Personally, I would skip class to hear Shelly Kagan read from a phone book. And I can certainly imagine that a handful of students feel similarly about these other professors. Yet I hardly think simple cults of personality explain the outpouring of interest. What brought the hordes to LC?

The success of Yale Compliments and the turnout for the Vita Bella panel are connected. Together, they tell a story about a strange malady that overtakes most of us during our time here and points in the direction of a cure.

Yale Compliments feels natural because so much of our life here at Yale is about precisely this: compliments. Few of us here are really attention-seeking automatons, but as much as we deny it, there is a widespread hunger for recognition. Academic prizes and job offers, GPAs and societies, organizational leadership and publications, all create a culture where opportunities for pats on the back are pervasive.

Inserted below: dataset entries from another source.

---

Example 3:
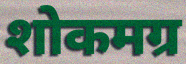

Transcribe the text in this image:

शोकमग्र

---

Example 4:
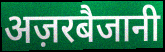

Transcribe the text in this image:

अज़रबैजानी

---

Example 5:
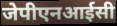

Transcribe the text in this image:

जेपीएनआईसी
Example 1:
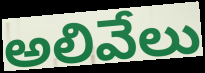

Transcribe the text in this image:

అలివేలు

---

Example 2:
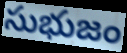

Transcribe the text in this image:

సుభుజం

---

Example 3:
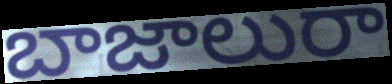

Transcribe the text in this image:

బాజాలురా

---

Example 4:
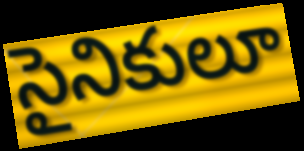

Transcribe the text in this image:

సైనికులూ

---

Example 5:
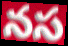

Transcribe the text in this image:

నస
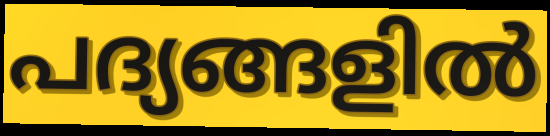
പദ്യങ്ങളിൽ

And so we submit nice thoughts about our peers on Facebook. After all, public praise is the currency we know, and so we try to provide it to those we respect. We have all experienced the thrill that accompanies public recognition, so offered the opportunity, we try to provide that thrill for those we value. And perhaps with some subconscious belief in karma, we hope someone will return the favor. In the process, we reinforce the same culture that fetishizes praise — but here, at the top of an academic meritocracy, we know how to do little else.

Too many of us joined this rat race years ago, and we are unsure of how to escape. Some set their sights on college early, planning their high school years with Yale in mind. But most of us weren’t so Machiavellian; we took pride in following our passions and blithely disregarding the advice of careerists. But deep down, we had a sense that praise and acceptance would follow. And indeed, it did. At the moment we arrived at Yale, we entered a world where praise was constant and occasionally blinding.

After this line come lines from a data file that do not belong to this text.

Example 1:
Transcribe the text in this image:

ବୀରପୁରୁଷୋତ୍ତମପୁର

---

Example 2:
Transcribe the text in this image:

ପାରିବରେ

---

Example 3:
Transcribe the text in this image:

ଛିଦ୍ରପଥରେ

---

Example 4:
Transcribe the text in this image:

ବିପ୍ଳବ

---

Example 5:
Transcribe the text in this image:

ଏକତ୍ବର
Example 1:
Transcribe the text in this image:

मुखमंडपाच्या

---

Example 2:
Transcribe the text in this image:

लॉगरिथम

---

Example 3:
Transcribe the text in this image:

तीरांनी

But the Vita Bella panel shows that we were never fully lost to that strange rat race. Even in the midst of running through our time here, most of us have a vague sense that there are things far more important than the next grade or organizational election. Hundreds of students packed into LC because they were desperate to hear a person in authority say that money and praise will not ultimately make us happy. And so when professor Kagan decreed “don’t go into consulting,” the room exploded into applause.

We are blessed to attend one of the greatest educational institutions in the world. But along with the phenomenal academic and extracurricular resources that support our interests, studies and passions, there is a danger in an almost overwhelming culture of praise.

Yet Yale Compliments should be a mild amusement, not a representative of culture. In a week or two, its novelty will wear off and we will most likely forget all about it. But as it goes, any nostalgia should be nuanced by the realization that, in part, it speaks to some of the less pleasant aspects of ourselves.

Events like the last night’s panel prove that we are aware of the problem. And more importantly: frequent interactions with personalities like Santos, Kagan and Frame — who remind us of the preeminence of family, love, meaning and kindness — are a major part of the solution.